The base image is Ubuntu 24.04 Server, but the golden image has some additions--mostly CML2's dependencies (including NetworkManager and Firewalld).
Update:
I've been trying to track down exactly where the cycle starts, as neither NetworkManager nor its wait-online explicitly set a direct ordering relation with sysinit.target. Nevertheless, every systemd tool I know for analyzing this shows that NM-wait-online orders after sysinit. NM-wait-online's unit file does have Requires=sysinit.target, but no order relation. systemctl list-dependencies --after NetworkManager.service reflects a direct dependency on sysinit.target and a transitive dependency to it through basic.target (which is also not declared in NM's unit files). I'm a bit at a loss in trying to make it so putting renderer: NetworkManager in the meta-data netplan "just works," but as it is that only causes cloud-init to hang forever after systemd-networkd-wait-online fails.
One more:
The server does not have dkms installed at all, although the symptoms in that linked issue are fairly similar.
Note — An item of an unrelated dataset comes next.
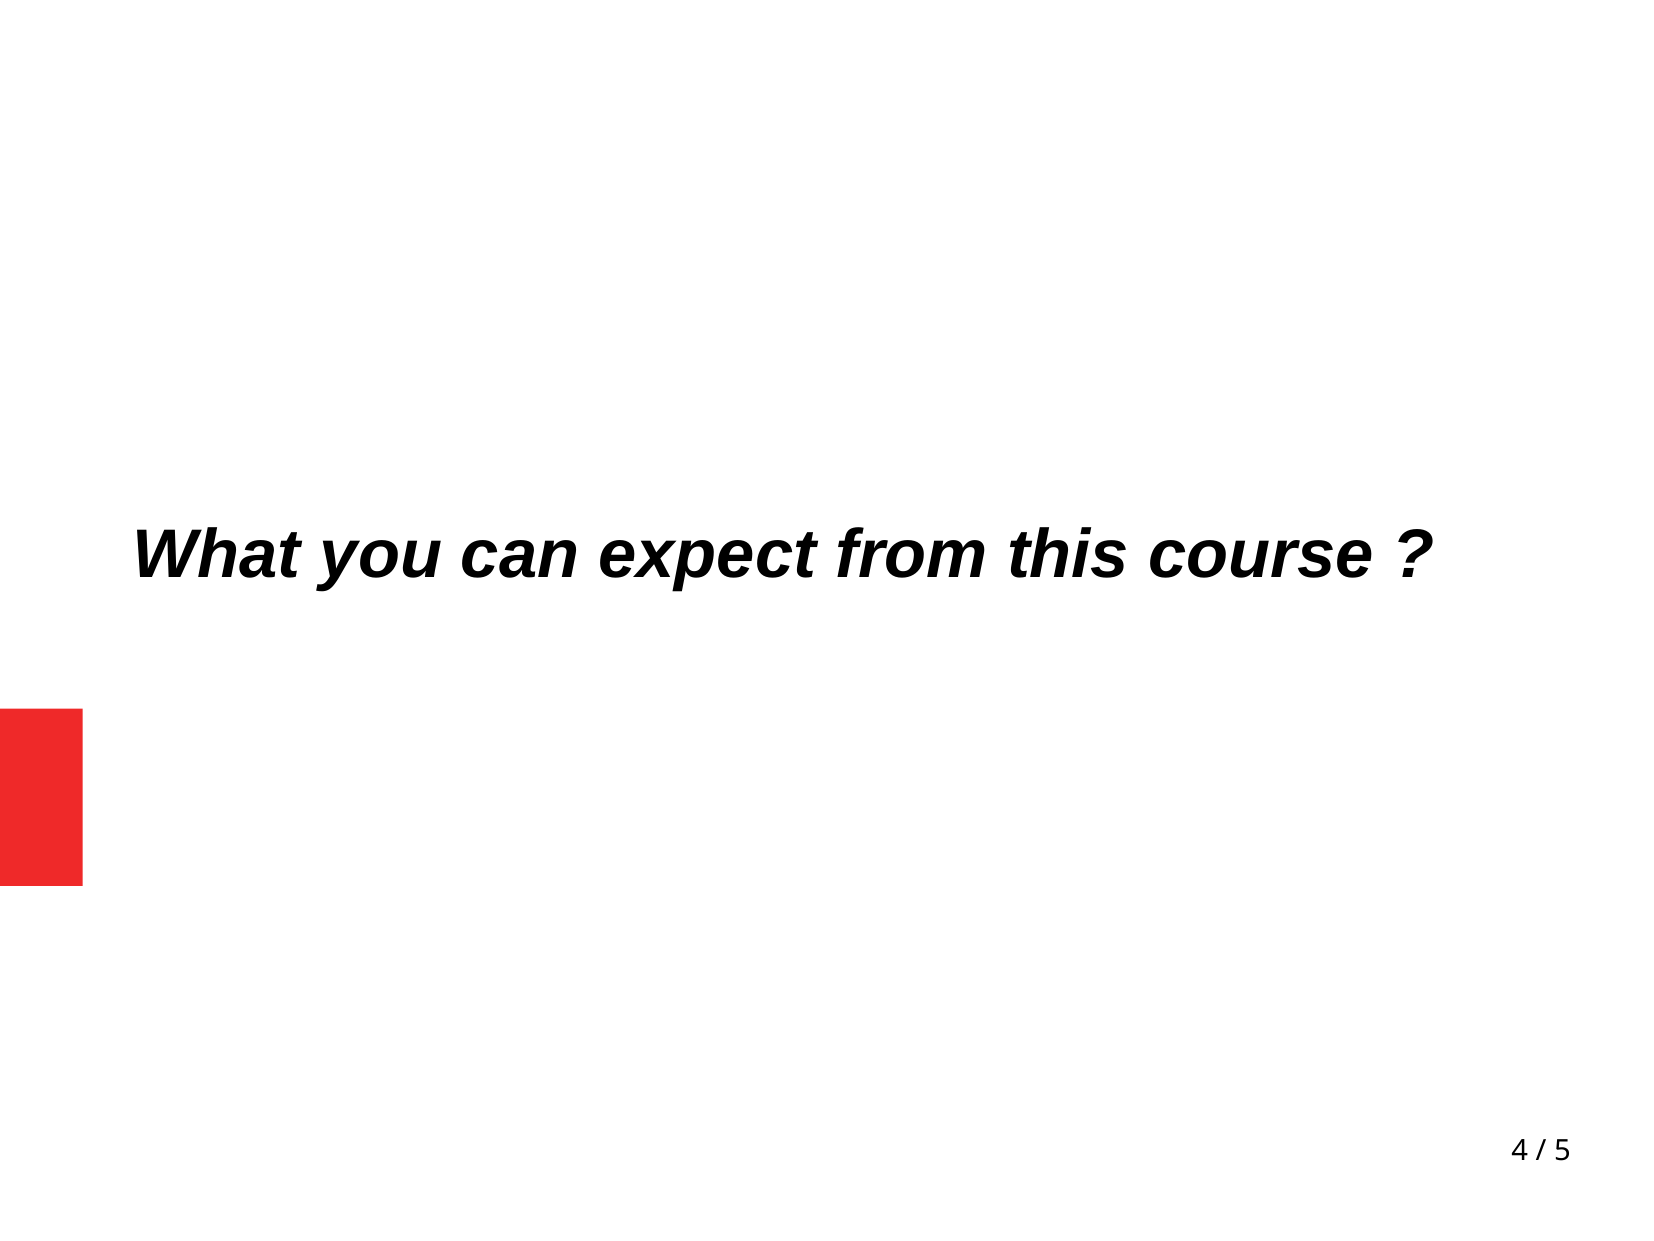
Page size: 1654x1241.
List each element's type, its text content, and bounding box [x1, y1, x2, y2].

text_box What you can expect from this course ? [118, 507, 1524, 600]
I made another attempt at replacing networkd-wait with nm-wait, using the following override:
# /etc/systemd/system/cloud-init.service.d/override.conf
[Unit]
After=
After=NetworkManager-wait-online.service
After=NetworkManager.service
After=cloud-init-local.service
Before=
Before=network-online.target
Before=sshd-keygen.service
Before=sshd.service
Before=systemd-user-sessions.service
Before=shutdown.target
The result was that networkd-wait would eventually fail, then systemd would remove cloud-init.service to repair the cycle on sysinit.target through NetworkManager.service:
I think sysinit.target is getting pulled in via BindsTo=dbus.service in NetworkManager.service. dbus is after both sysinit.target and basic.target. That seems like a pretty big problem, and sadly not one that cloud-init can do anything about.